*** PROVIDED DATA Section Begins ***
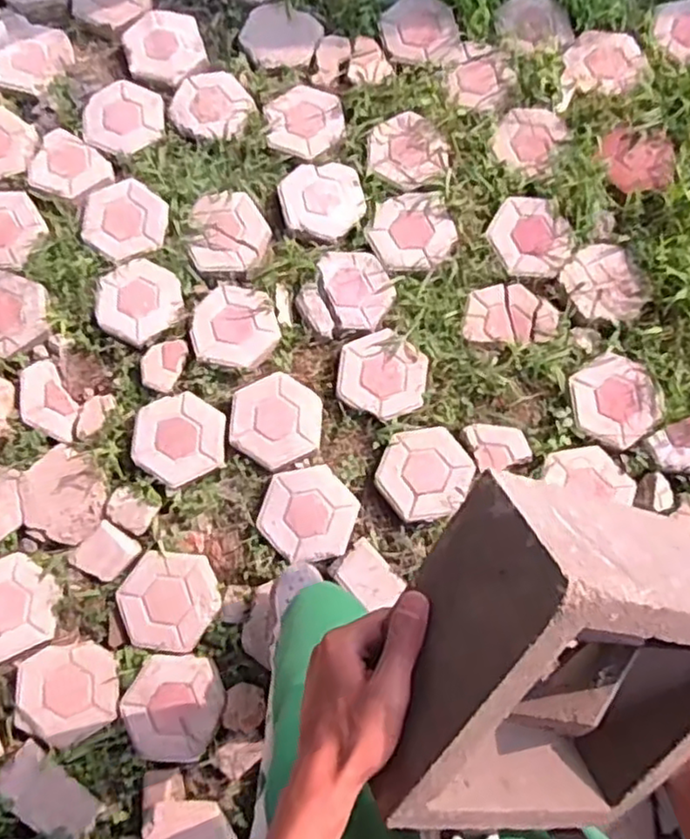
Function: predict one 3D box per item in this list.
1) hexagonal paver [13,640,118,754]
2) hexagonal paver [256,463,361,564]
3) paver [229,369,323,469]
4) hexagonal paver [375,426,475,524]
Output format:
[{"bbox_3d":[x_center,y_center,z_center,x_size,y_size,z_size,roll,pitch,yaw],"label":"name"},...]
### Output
[{"bbox_3d":[-0.570,0.563,1.391,0.204,0.044,0.190,-11,78,-1],"label":"hexagonal paver"},{"bbox_3d":[-0.080,0.207,1.486,0.219,0.041,0.203,-14,78,-2],"label":"hexagonal paver"},{"bbox_3d":[-0.156,0.002,1.543,0.207,0.044,0.198,-29,79,-5],"label":"paver"},{"bbox_3d":[0.176,0.120,1.510,0.190,0.043,0.209,24,79,6],"label":"hexagonal paver"}]

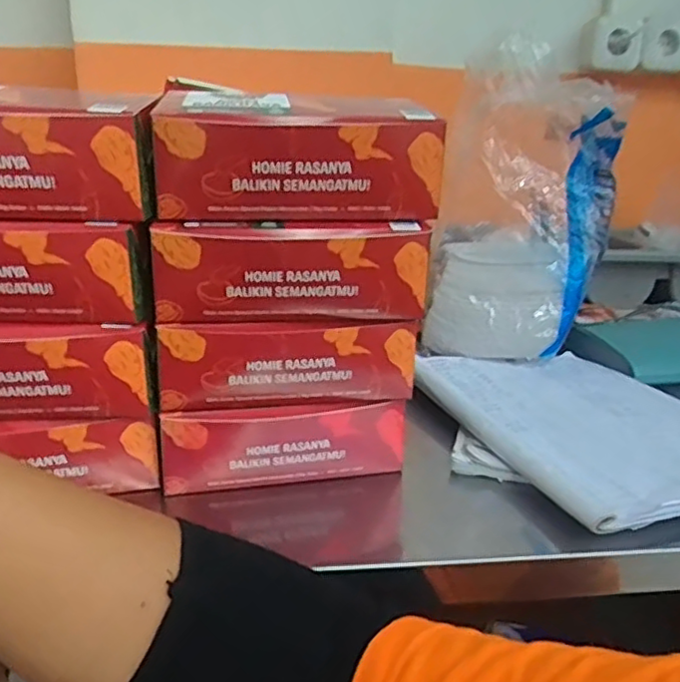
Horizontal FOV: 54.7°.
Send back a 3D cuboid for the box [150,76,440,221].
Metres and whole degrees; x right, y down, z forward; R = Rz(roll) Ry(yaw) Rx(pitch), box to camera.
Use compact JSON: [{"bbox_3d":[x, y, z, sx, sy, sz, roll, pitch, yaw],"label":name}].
[{"bbox_3d":[-0.030,-0.121,0.420,0.171,0.076,0.102,-3,18,-13],"label":"box"}]

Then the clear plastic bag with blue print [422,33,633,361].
[{"bbox_3d":[0.196,-0.150,0.706,0.184,0.301,0.146,6,18,15],"label":"clear plastic bag with blue print"}]

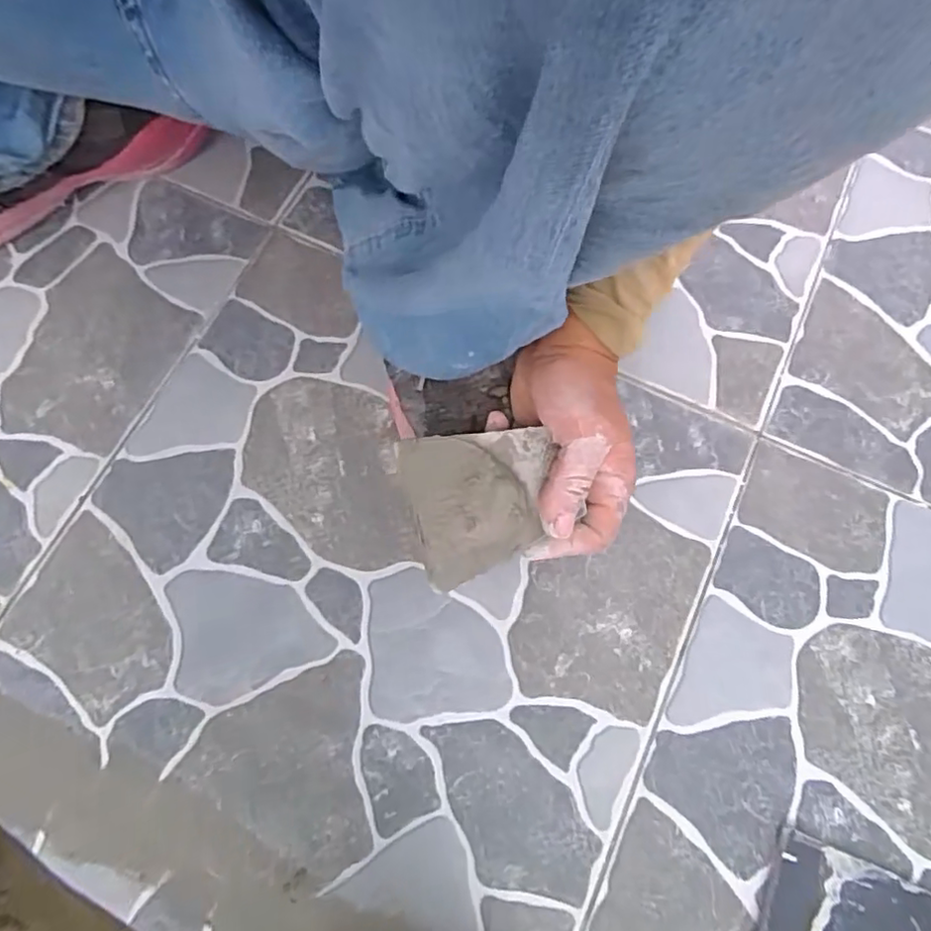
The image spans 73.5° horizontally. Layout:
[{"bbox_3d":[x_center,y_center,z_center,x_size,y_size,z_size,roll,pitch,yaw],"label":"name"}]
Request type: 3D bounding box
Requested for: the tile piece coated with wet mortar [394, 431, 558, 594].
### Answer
*** PROVIDED DATA Section Ends ***
- [EXERCISE]
With the pictures left out, output exactly the lines that begin at the line containing "Then the clear" and end at the last line of the material.

- [TASK RESULT]
Then the clear plastic bag with blue print [422,33,633,361].
[{"bbox_3d":[0.196,-0.150,0.706,0.184,0.301,0.146,6,18,15],"label":"clear plastic bag with blue print"}]

The image spans 73.5° horizontally. Layout:
[{"bbox_3d":[x_center,y_center,z_center,x_size,y_size,z_size,roll,pitch,yaw],"label":"name"}]
Request type: 3D bounding box
Requested for: the tile piece coated with wet mortar [394, 431, 558, 594].
### Answer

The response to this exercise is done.